- [Texto exibido]:
Conteúdo e efetivação da tutela antecipada

Conteúdo e efetivação da tutela antecipada

Apresenta, de forma sucinta, como a tutela antecipada se efetiva de acordo com o tipo de sentença proferida, bem como os efeitos advindos da inclusão do art. 461-A no CPC, feita pela Lei nº 10.444/2002, e a discussão doutrinária sobre a questão.

C ândido Rangel Dinamarco, em sua obra A reforma do CPC, afirma que a tutela jurisdicional “são os resultados que o processo projeta para a vida, e coincide com os efeitos dos provimentos emitidos pelo juiz” (in Da Antecipação de Tutela, Athos Gusmão Carneiro, 4.ed., Forense, 2002, p.37), e é essa projeção para a vida ou os efeitos do provimento jurisdicional que, na realidade, se está buscando na antecipação de tutela.

As sentenças são o meio formal de entrega da tutela jurisdicional e possuem uma eficácia preponderante, determinante do bem da vida que será entregue ao demandante, quando procedente o seu pedido.

Pela classificação trinária das sentenças temos:

- sentença em ação declaratória que afirma a (in)existência ou modo de existir de uma relação jurídica;

- sentença em ação constitutiva que modifica a relação jurídica entre as partes, criando, alterando ou desconstituindo a relação já existente;

- sentença em ação condenatória que impõe ao réu efetuar uma prestação em favor do autor. Ela não é satisfativa, constituindo título executivo para posterior processo de execução.

Pontes de Miranda inclui, como modalidades de sentenças, as mandamentais e as executivas lato sensu. As primeiras são ordens expedidas pelo juiz que devem ser cumpridas sob pena de multa e/ou sanção criminal, como por exemplo, no mandado de segurança, na manutenção da posse ou nos interditos possessórios. Nas executivas lato sensu, o juiz determina a prática de atos executivos a serem imediatamente realizados por agentes do próprio Poder Judiciário, como por exemplo, ordem de despejo ou na reintegração de posse.

A antecipação de tutela pode ser concedida em qualquer modalidade de tutela prevista no ordenamento jurídico, pois a previsão do art. 273 do CPC tem caráter genérico, podendo a AT [1] exteriorizar-se de diversos modos, em comandos judiciais e atos de satisfação e assecuratórios da tutela.

O ponto causador de polêmica doutrinária refere-se aos efeitos externos ao processo, quando da concessão de AT, pois é necessário saber-se quais são os efeitos passíveis de antecipação: todos ou somente os que atuam diretamente no plano dos fatos?

[Registros guardados]
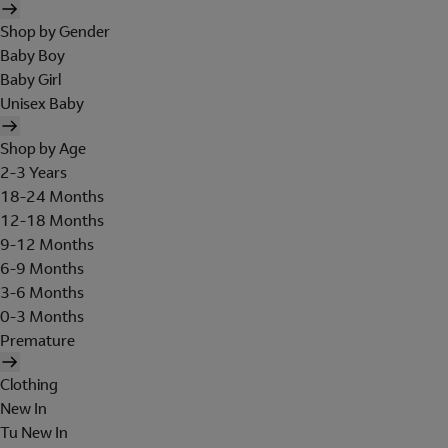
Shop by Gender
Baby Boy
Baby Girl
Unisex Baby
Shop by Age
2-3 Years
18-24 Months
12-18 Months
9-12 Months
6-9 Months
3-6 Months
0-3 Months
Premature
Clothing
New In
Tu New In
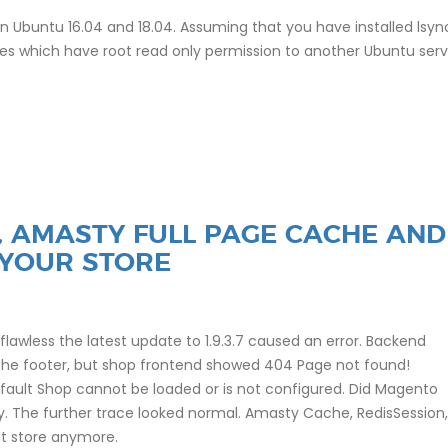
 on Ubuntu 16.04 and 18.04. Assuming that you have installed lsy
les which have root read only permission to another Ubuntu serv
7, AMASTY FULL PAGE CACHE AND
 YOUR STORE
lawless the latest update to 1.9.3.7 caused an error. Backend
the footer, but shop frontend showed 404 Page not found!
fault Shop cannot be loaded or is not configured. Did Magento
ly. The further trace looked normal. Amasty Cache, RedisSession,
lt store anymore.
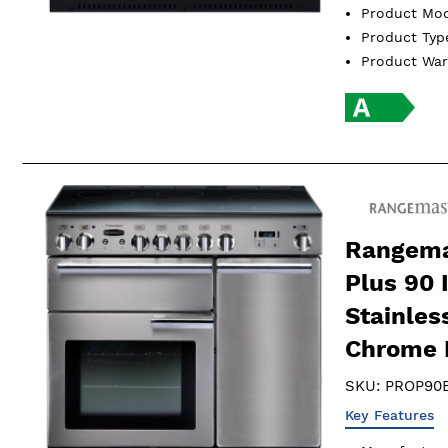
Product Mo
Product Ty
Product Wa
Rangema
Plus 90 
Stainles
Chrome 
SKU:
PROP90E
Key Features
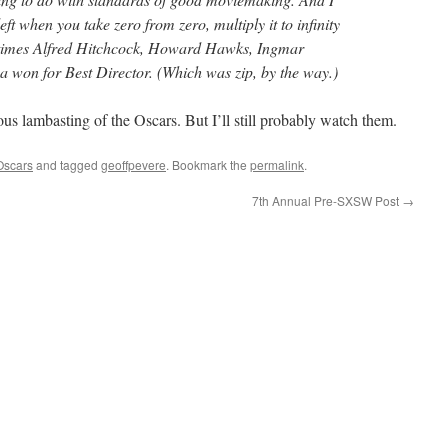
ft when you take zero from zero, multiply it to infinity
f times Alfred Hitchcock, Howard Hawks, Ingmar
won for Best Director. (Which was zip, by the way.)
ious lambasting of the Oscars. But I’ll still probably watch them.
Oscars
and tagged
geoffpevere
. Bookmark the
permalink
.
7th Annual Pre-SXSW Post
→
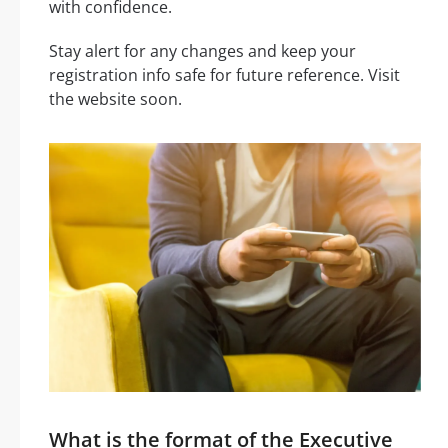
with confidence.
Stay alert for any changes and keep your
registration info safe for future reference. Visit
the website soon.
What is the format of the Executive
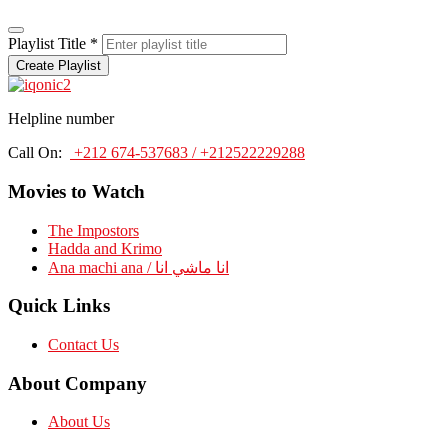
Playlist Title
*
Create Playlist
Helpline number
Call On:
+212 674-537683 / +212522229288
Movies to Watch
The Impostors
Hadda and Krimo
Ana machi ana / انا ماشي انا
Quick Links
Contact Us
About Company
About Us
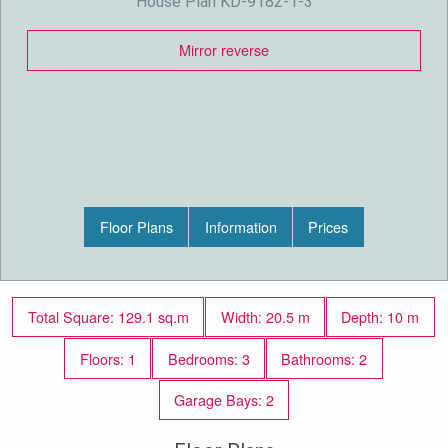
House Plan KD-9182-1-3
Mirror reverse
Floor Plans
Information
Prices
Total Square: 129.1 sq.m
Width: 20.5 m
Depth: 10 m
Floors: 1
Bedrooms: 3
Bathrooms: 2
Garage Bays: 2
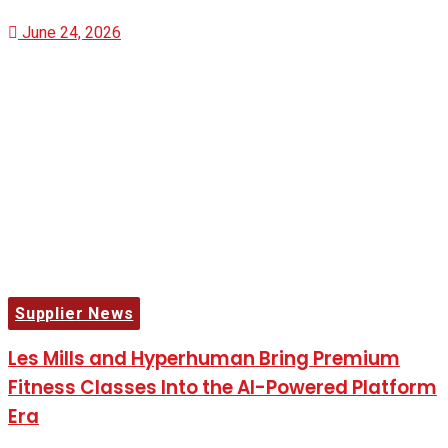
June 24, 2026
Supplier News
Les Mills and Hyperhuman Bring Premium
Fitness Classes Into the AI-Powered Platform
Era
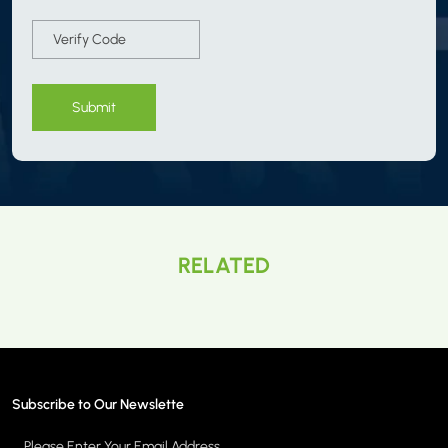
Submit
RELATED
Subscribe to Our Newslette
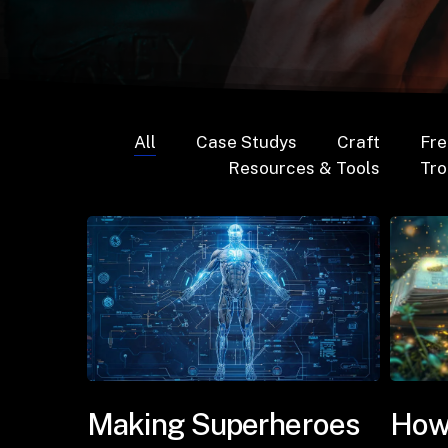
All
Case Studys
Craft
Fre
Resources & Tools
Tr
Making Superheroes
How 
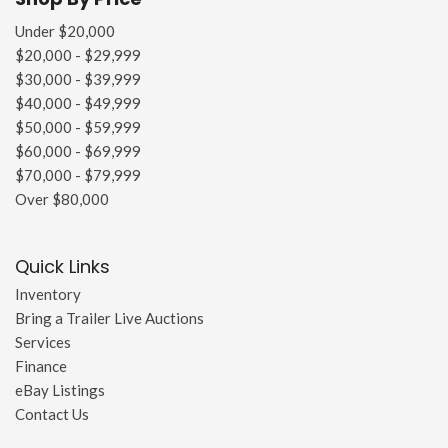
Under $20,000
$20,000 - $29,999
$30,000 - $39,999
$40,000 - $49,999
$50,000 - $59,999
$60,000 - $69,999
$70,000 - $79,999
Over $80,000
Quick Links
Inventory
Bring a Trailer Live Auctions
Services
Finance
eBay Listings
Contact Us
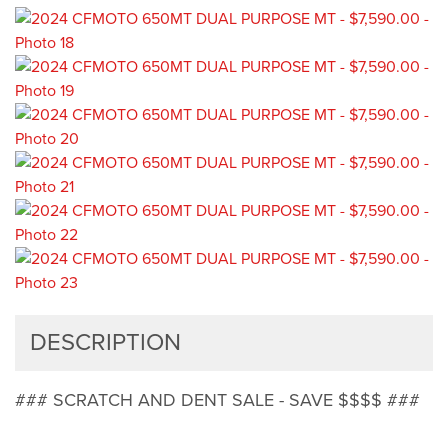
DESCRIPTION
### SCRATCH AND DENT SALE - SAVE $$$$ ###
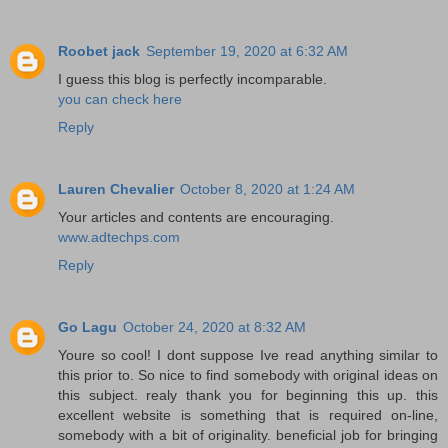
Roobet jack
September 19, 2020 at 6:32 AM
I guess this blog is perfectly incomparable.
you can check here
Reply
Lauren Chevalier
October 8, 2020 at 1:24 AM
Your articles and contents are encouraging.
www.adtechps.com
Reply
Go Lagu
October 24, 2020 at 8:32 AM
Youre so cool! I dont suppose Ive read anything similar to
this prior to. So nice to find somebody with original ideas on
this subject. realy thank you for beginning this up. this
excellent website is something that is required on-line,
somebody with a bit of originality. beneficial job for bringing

* * *

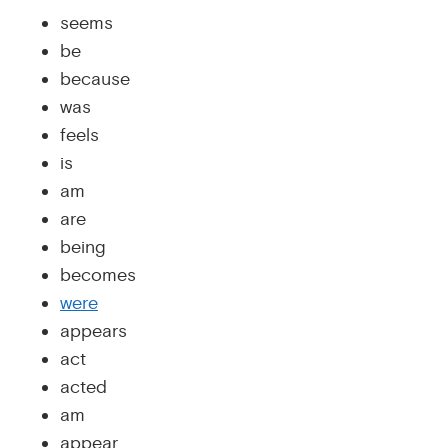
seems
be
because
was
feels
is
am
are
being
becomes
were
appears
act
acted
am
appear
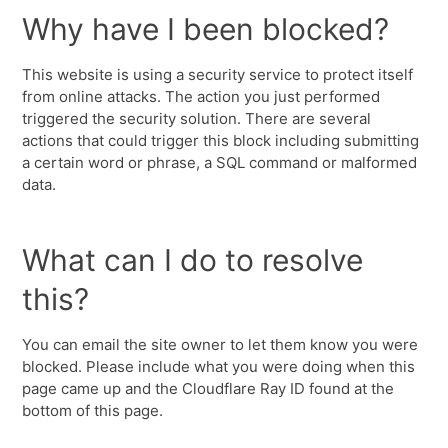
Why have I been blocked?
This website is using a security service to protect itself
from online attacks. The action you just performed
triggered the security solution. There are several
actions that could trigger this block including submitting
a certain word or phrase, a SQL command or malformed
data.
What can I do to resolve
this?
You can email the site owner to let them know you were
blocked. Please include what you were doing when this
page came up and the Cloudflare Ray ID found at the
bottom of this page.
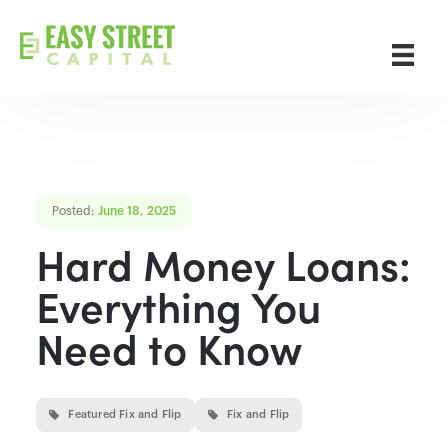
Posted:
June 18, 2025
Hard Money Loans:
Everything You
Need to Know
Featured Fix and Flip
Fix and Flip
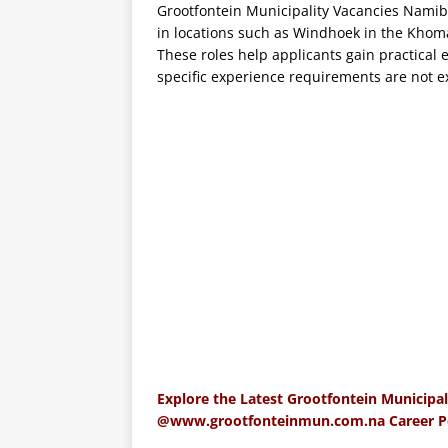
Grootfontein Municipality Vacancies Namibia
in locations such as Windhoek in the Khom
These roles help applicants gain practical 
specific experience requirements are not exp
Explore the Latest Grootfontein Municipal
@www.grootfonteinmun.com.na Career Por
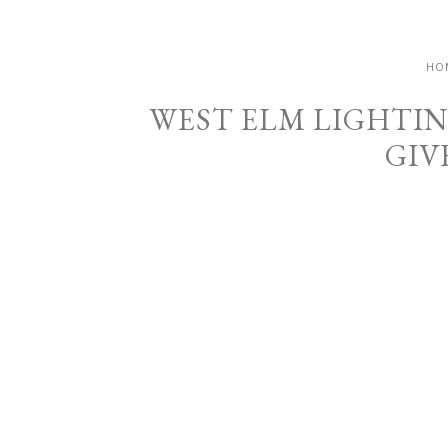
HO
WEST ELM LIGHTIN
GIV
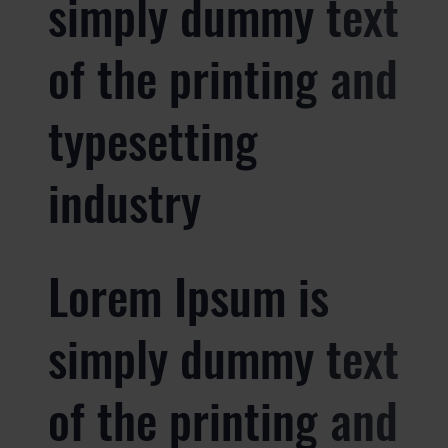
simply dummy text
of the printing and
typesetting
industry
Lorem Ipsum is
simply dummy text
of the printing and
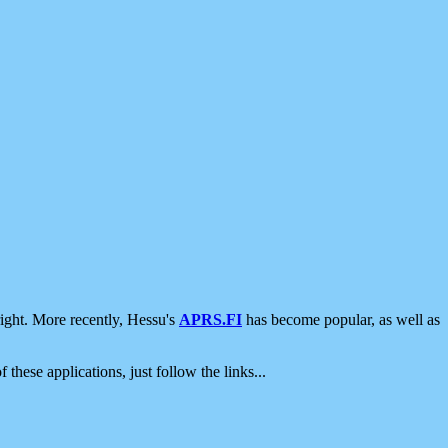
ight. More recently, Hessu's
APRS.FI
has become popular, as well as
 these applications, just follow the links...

- [Requisitos da tarefa]:
Liste todos os tipos de sentença citados no texto sobre tutela antecipada, incluindo os acrescentados por Pontes de Miranda. Responda usando só o texto, sem recorrer às linhas.

- [Sua resposta]:
- declaratória
- constitutiva
- condenatória
- mandamental
- executiva lato sensu